Texto:
════════════════════
Datas de Estreia: Nota:
Brasil Exterior Crítico Usuários
20/03/2009 01/01/1970 2 / 5 4 / 5
Distribuidora

Gran Torino
Gran Torino

Dirigido por Clint Eastwood. Com: Clint Eastwood, Bee Vang, Ahney Her, Christopher Carley, John Carroll Lynch, Brian Haley, Geraldine Hughes, Brian Howe, Dreama Walker.

Não deixa de ser curioso que Gran Torino, novo filme de Clint Eastwood, estréie nos cinemas brasileiros ao lado de The Spirit, já que ambos são vitimados por um problema similar: tons conflitantes em suas narrativas que acabam prejudicando irremediavelmente seus esforços. Pois se Frank Miller não consegue se decidir entre o camp e o noir, ficando num meio-termo bizarro e ineficaz, Eastwood parece se atrapalhar entre a vontade de contar uma história protagonizada por uma versão envelhecida de seu Dirty Harry e outra na qual aparentemente interpreta o pobre Sr. Wilson, vizinho e vítima de Dennis, o Pimentinha (e que no cinema ganhou o rosto de Walter Matthau).


Escrito por Nick Schenk a partir de história concebida ao lado de Dave Johannson, o roteiro tem início com o velório da esposa de Walt Kowalski (Eastwood), um veterano da Guerra da Coréia que mal consegue conter a repulsa diante dos piercings e dos modos de seus jovens netos – uma postura crítica que também fez com que seus próprios filhos passassem a encará-lo com frieza e distanciamento. Agora vivendo sozinho em sua casa situada num bairro tomado por imigrantes asiáticos (que ele despreza), Walt acaba se aproximando de dois adolescentes hmong (uma etnia originária do sudeste da Ásia) quando estes se vêem no meio de um conflito entre duas gangues locais.
════════════════════
Instrução escrita A:
De acordo com a crítica de Gran Torino, quem escreveu o roteiro do filme?
Instrução escrita B:
Relacione todos os atores do elenco citados na crítica de Gran Torino, com exceção de Clint Eastwood.
Instrução escrita C:
Traduza para o inglês esta frase da crítica de Gran Torino: "Agora vivendo sozinho em sua casa situada num bairro tomado por imigrantes asiáticos (que ele despreza), Walt acaba se aproximando de dois adolescentes hmong (uma etnia originária do sudeste da Ásia) quando estes se vêem no meio de um conflito entre duas gangues locais."
As linhas que vêm depois deste texto não são necessárias.
════════════════════
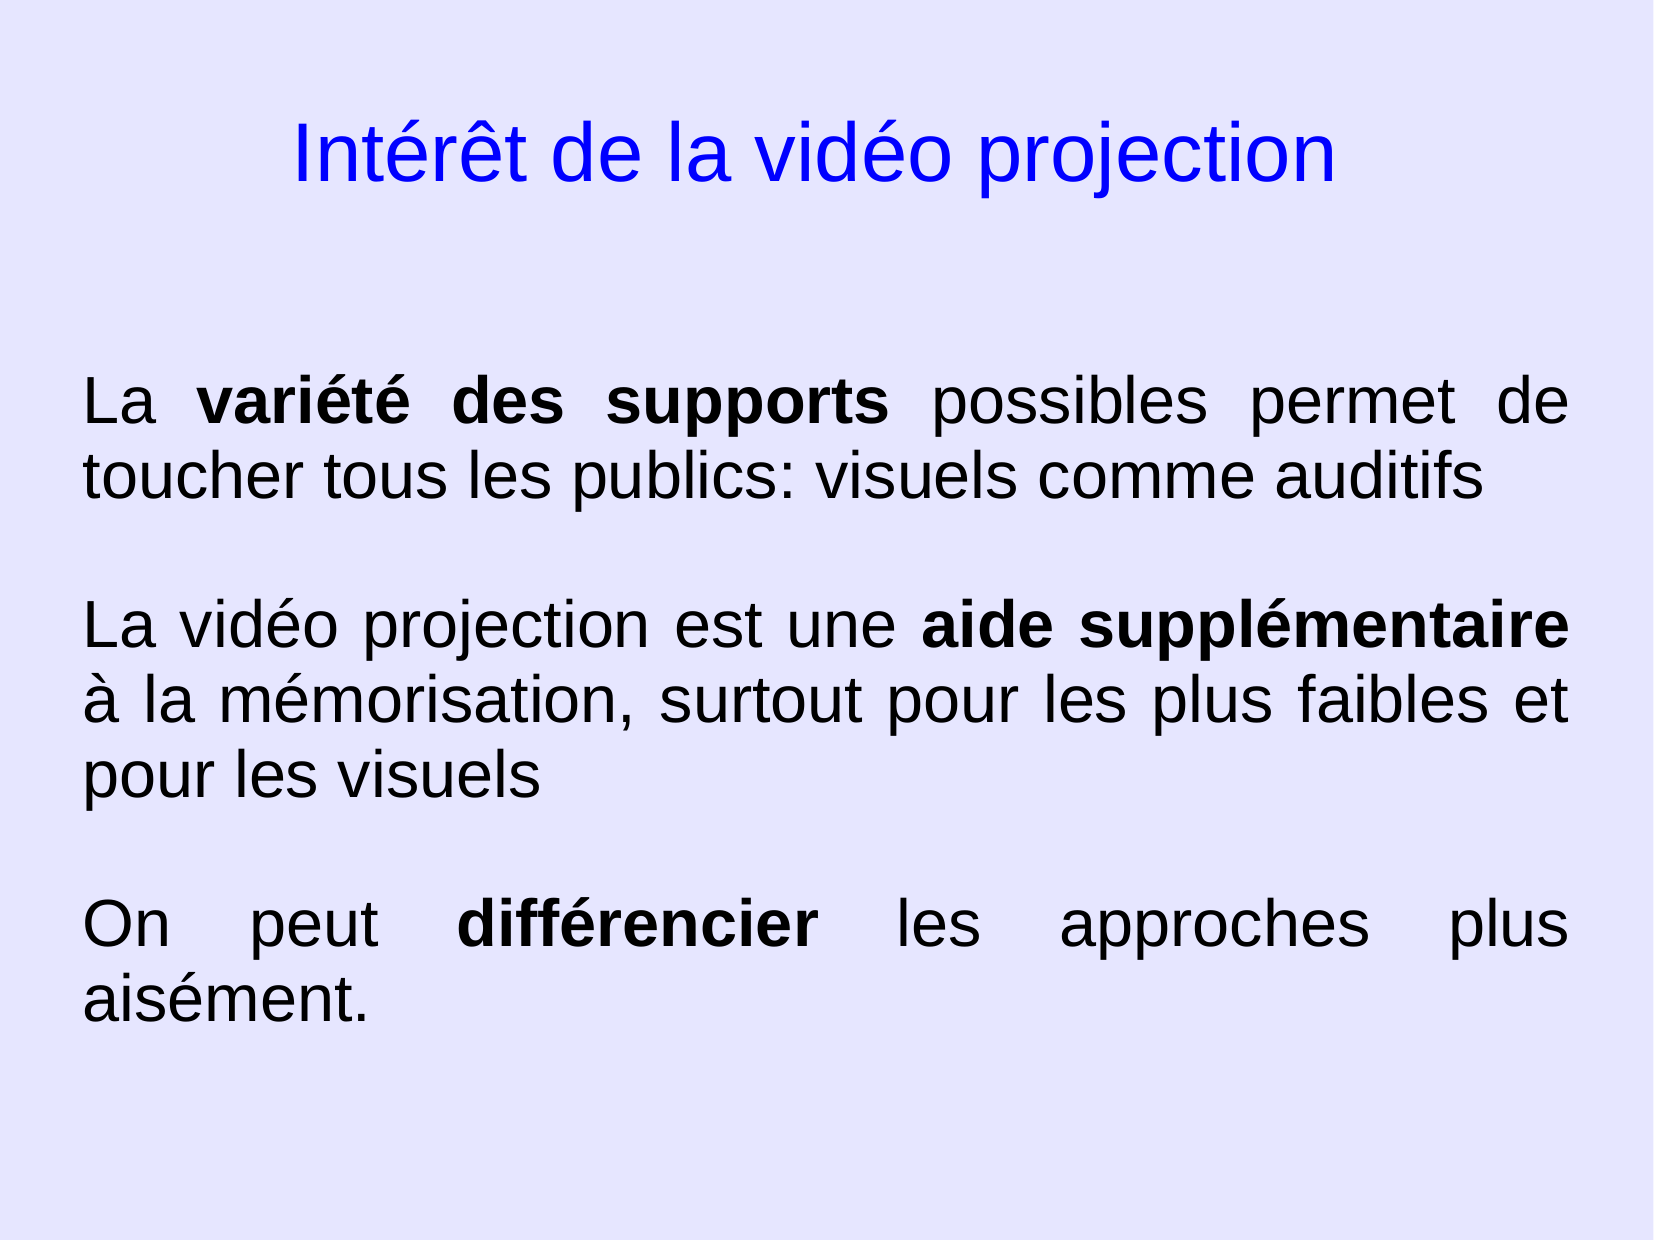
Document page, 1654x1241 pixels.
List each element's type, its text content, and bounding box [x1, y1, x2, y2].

subtitle La variété des supports possibles permet de toucher tous les publics: visuels comme auditifs La vidéo projection est une aide supplémentaire à la mémorisation, surtout pour les plus faibles et pour les visuels On peut différencier les approches plus aisément. [82, 297, 1571, 1102]
title Intérêt de la vidéo projection [82, 56, 1571, 250]
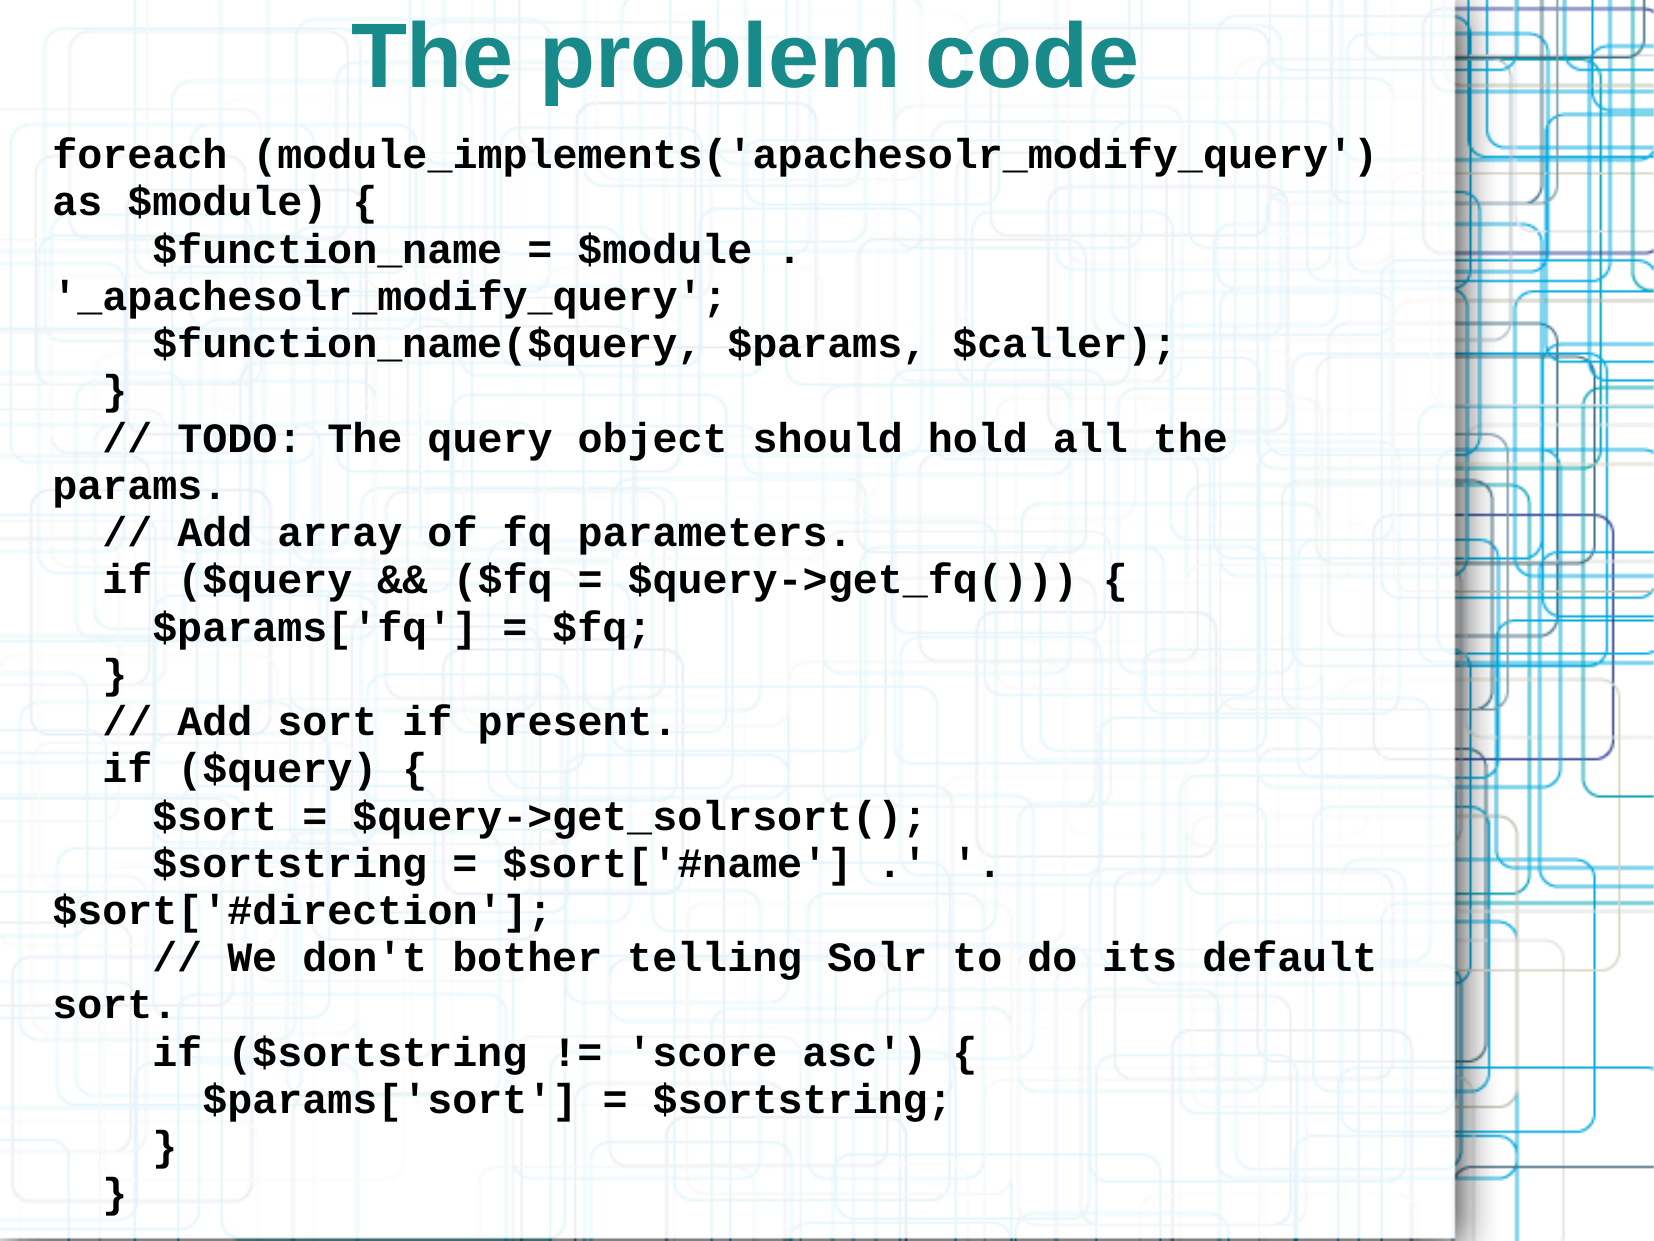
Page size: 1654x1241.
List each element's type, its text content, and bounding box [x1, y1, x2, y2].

text_box foreach (module_implements('apachesolr_modify_query') as $module) { $function_name = $module . '_apachesolr_modify_query'; $function_name($query, $params, $caller); } // TODO: The query object should hold all the params. // Add array of fq parameters. if ($query && ($fq = $query->get_fq())) { $params['fq'] = $fq; } // Add sort if present. if ($query) { $sort = $query->get_solrsort(); $sortstring = $sort['#name'] .' '. $sort['#direction']; // We don't bother telling Solr to do its default sort. if ($sortstring != 'score asc') { $params['sort'] = $sortstring; } } [37, 126, 1426, 1241]
title The problem code [66, 0, 1426, 113]
picture [0, 0, 1654, 1241]
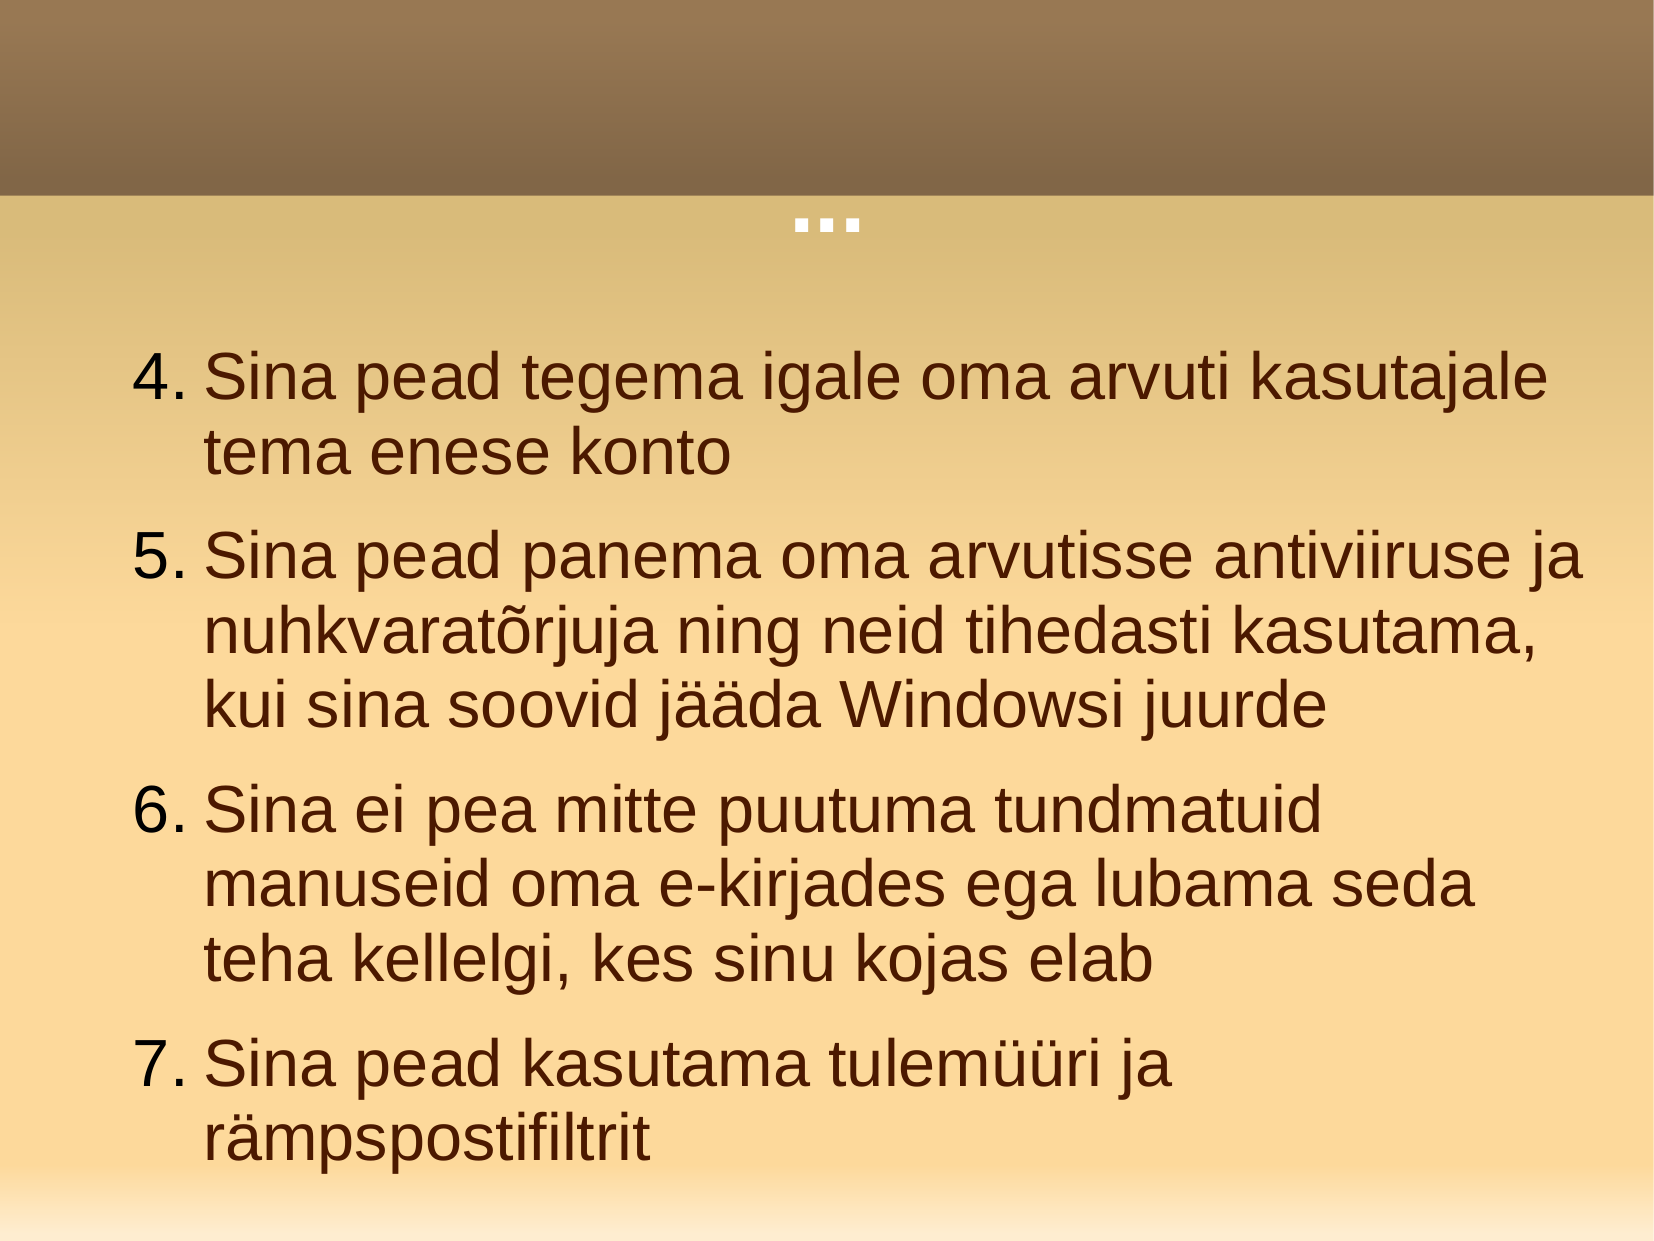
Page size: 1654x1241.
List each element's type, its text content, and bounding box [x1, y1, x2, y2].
════════════════════
Resposta correta A:
Nick Schenk, a partir de uma história concebida com Dave Johannson.

Resposta correta B:
Bee Vang, Ahney Her, Christopher Carley, John Carroll Lynch, Brian Haley, Geraldine Hughes, Brian Howe, Dreama Walker

Resposta correta C:
Now living alone in his house in a neighborhood taken over by Asian immigrants (whom he despises), Walt ends up growing close to two Hmong teenagers (an ethnic group originating in Southeast Asia) when they find themselves caught in the middle of a conflict between two local gangs.